[TASK SET]:
1. In the piece about World Book Day, which book came first among the covers the writer posted online?
2. Using the piece about World Book Day, explain why Doctor Who and the Daleks mattered so much to the writer.

Afternoon! How's the wife? The husband? The life partner? The dog? The crippling sense of existential angst? Whoever it is that you go home to. How are they?


Good. Probably. I wasn't listening. I was thinking about something else. I was thinking about books.







Yesterday was World Book Day. And everyone spent all day saying, "Books are ace!" Parents sent their kids to school dressed as characters from books. I know because they put millions of photos of these kids on Twitter. It seemed to be Harry Potter, mostly, which is fine. Though there was the occasional example of a poor child dressed as Offred from The Handmaid's Tale, or something similar - a confused but obedient pawn in the war between parents who were trying to out-clever one another. "Oh, Jemima's dressed as the Struggle of the Proletariat from Das Kapital. Yes it's her favourite."


I did not dress up. Unless, somewhere, there's a book about a middle aged man trying to disguise his excessive wine consumption with a range of exciting waistcoats. That would be a good book. But no. Instead I posted, online, the covers of some books that had meant something to me, in my formative years.


The first of those books was, perhaps unsurprisingly, a Doctor Who book. Doctor Who and the Daleks, to be precise. It's a powerful, totemic item for many a geek of my generation. It was the beginning of many things that are still important to me and, like so many books, a fundamental part of who I was to become.




Here's how it started.

[EXCERPTED DATA]:

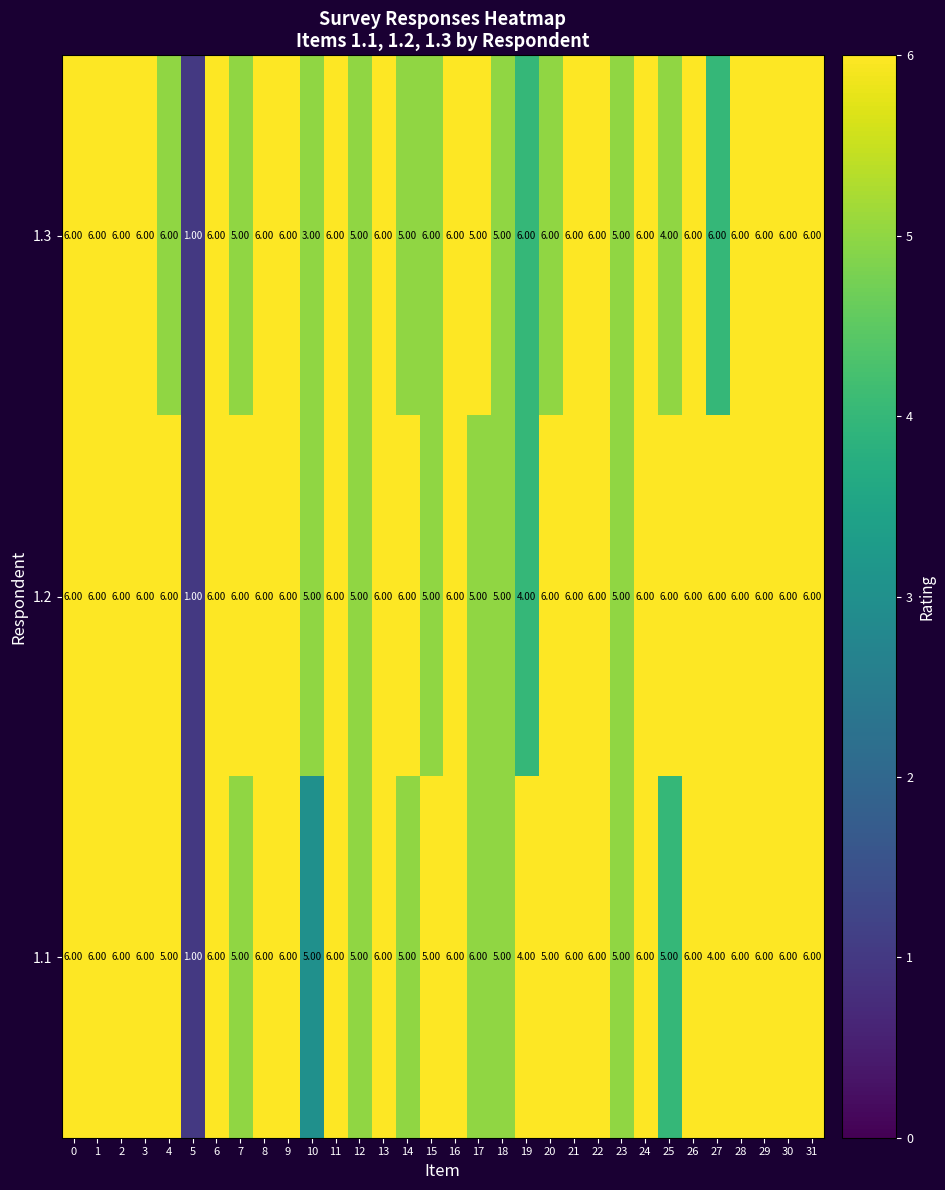

What is the total value across all series at 30?

18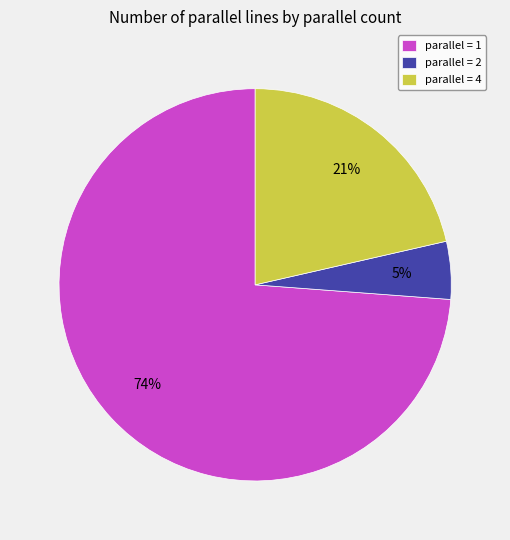

Between parallel = 4 and parallel = 2, which is larger?

parallel = 4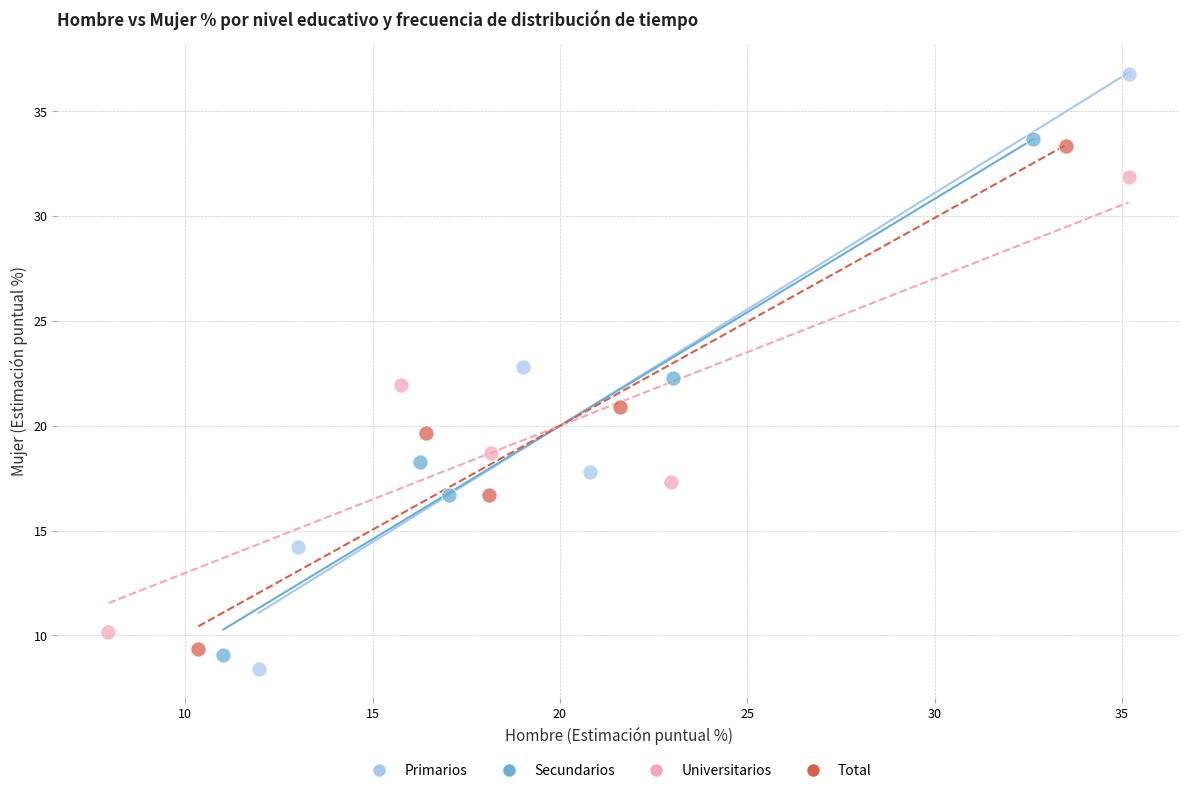

Which series has the widest spread of Y values?

Primarios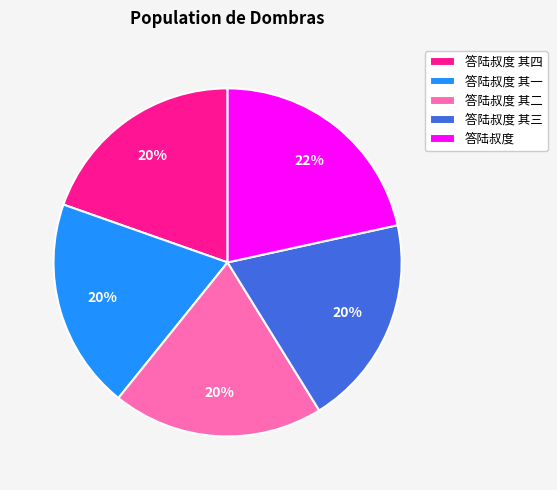

To the nearest percent, what is the difference between the 答陆叔度 其三 and 答陆叔度 slice percentages?

2%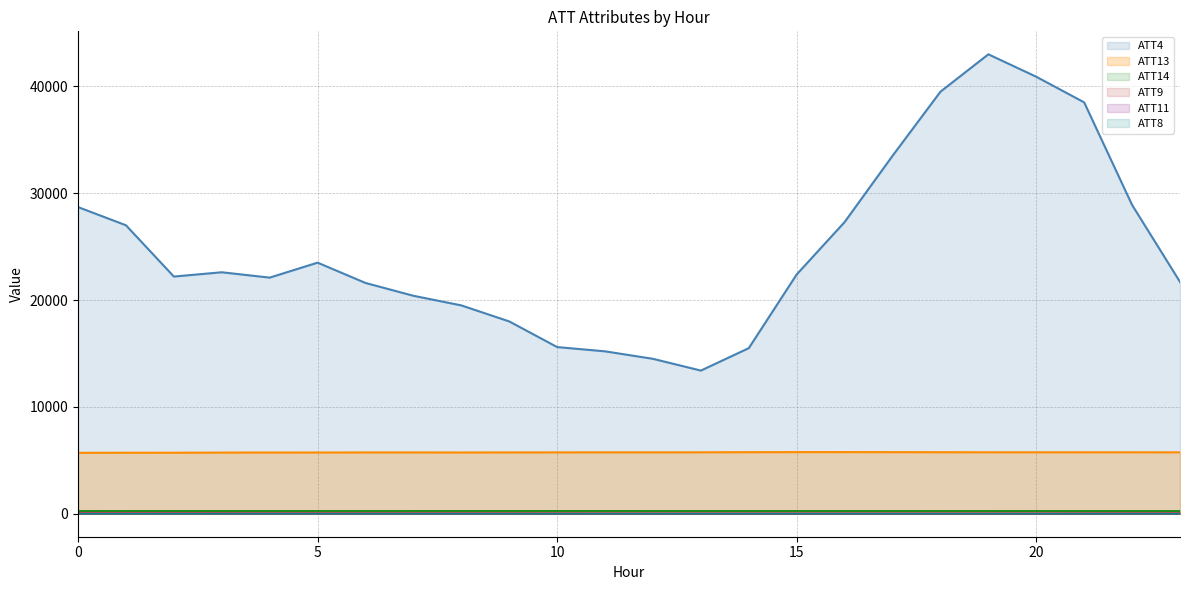

In ATT13, how many points are higher than both neighbors (excluding endpoints)?

5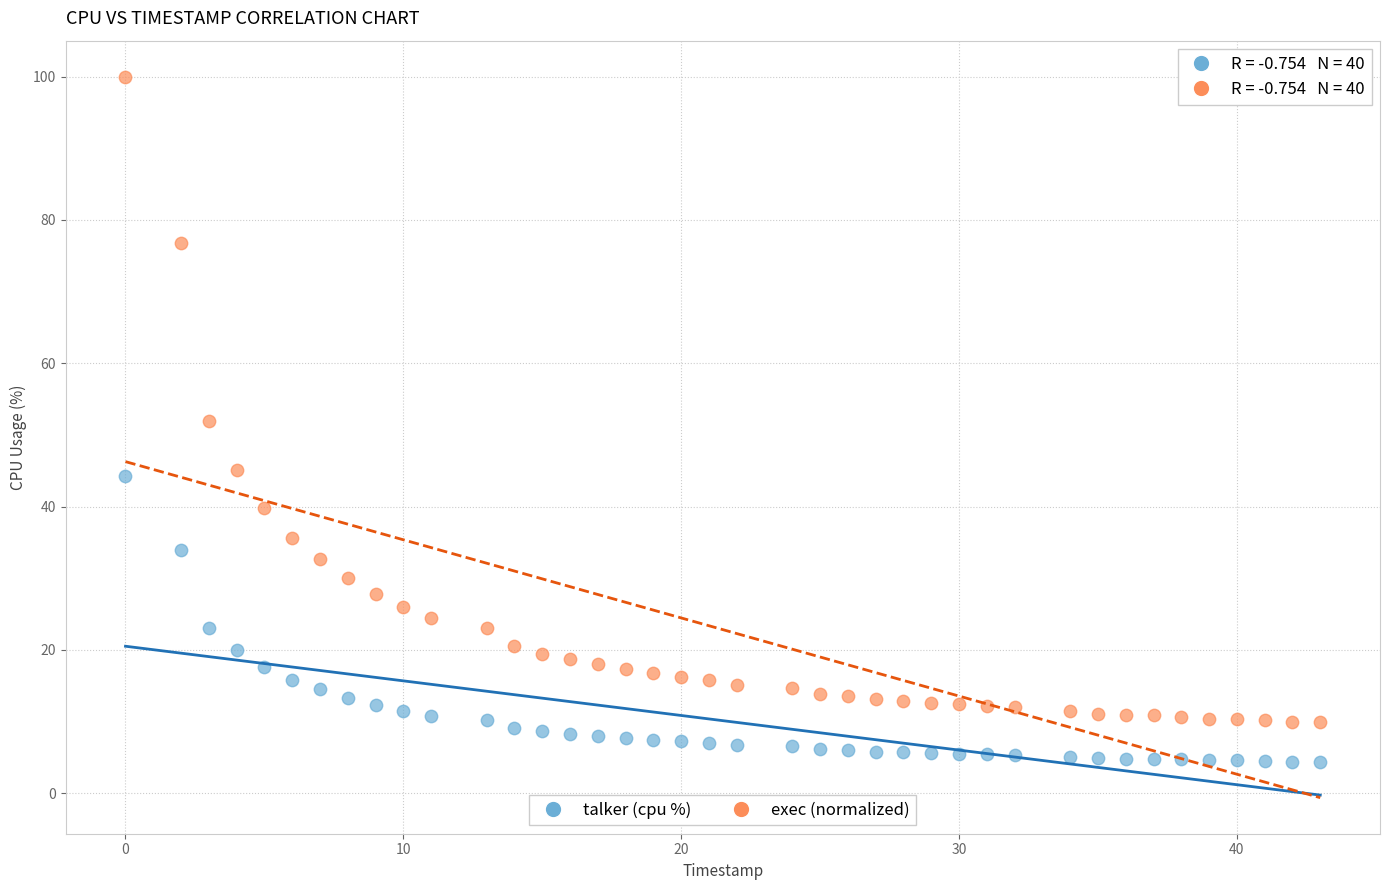

Which series contains the lowest Y value?

talker (cpu %)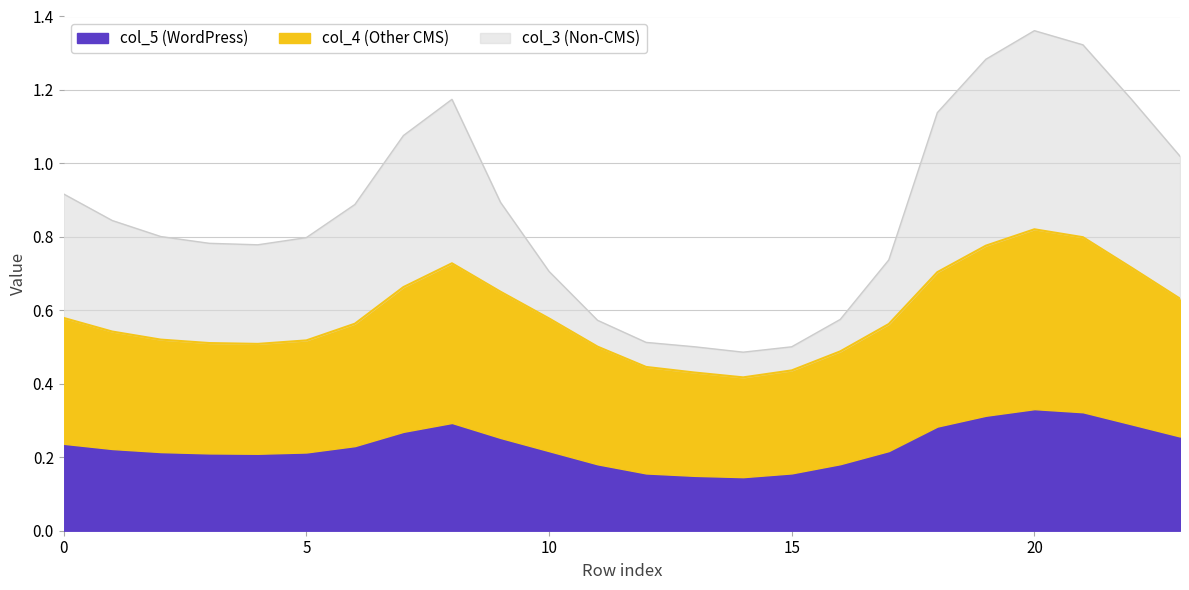

How many interior local valleys does the col_3 series have?

2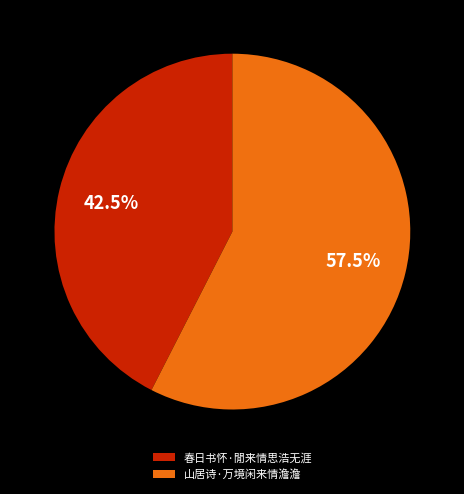

Is the sum of 春日书怀·閒来情思浩无涯 and 山居诗·万境闲来情澹澹 greater than half?

Yes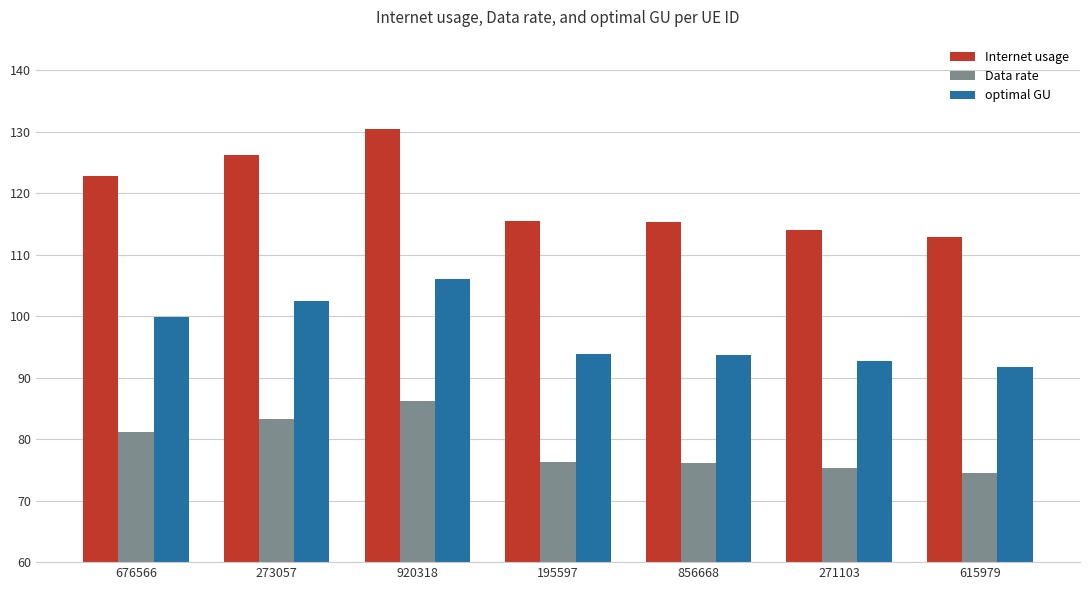

Is it true that Data rate equals 76.2 at 856668?

True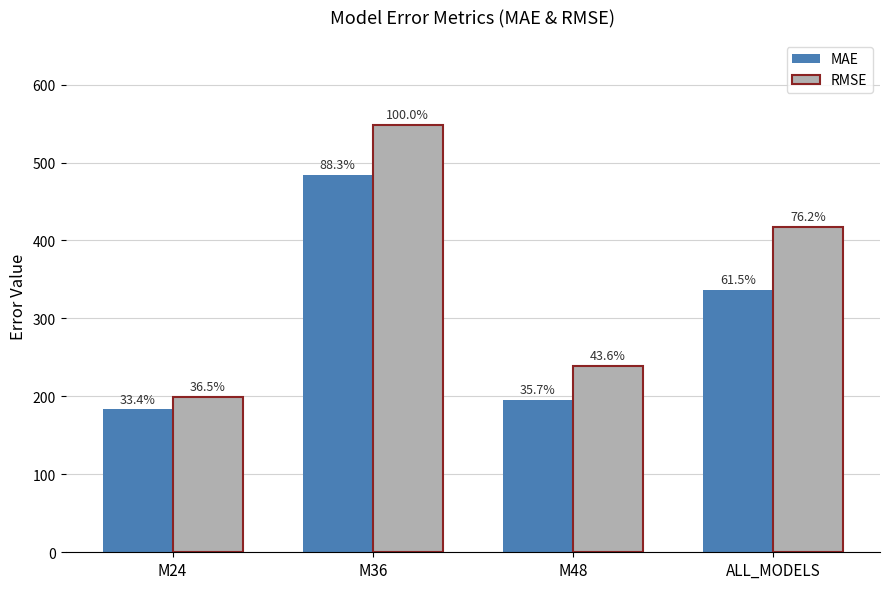

What are all the series names shown in the legend?

MAE, RMSE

[SOLUTION LIST]:
1. Doctor Who and the Daleks.

2. It was the beginning of many things that are still important to the writer. Like so many books, it became a fundamental part of who the writer was to become.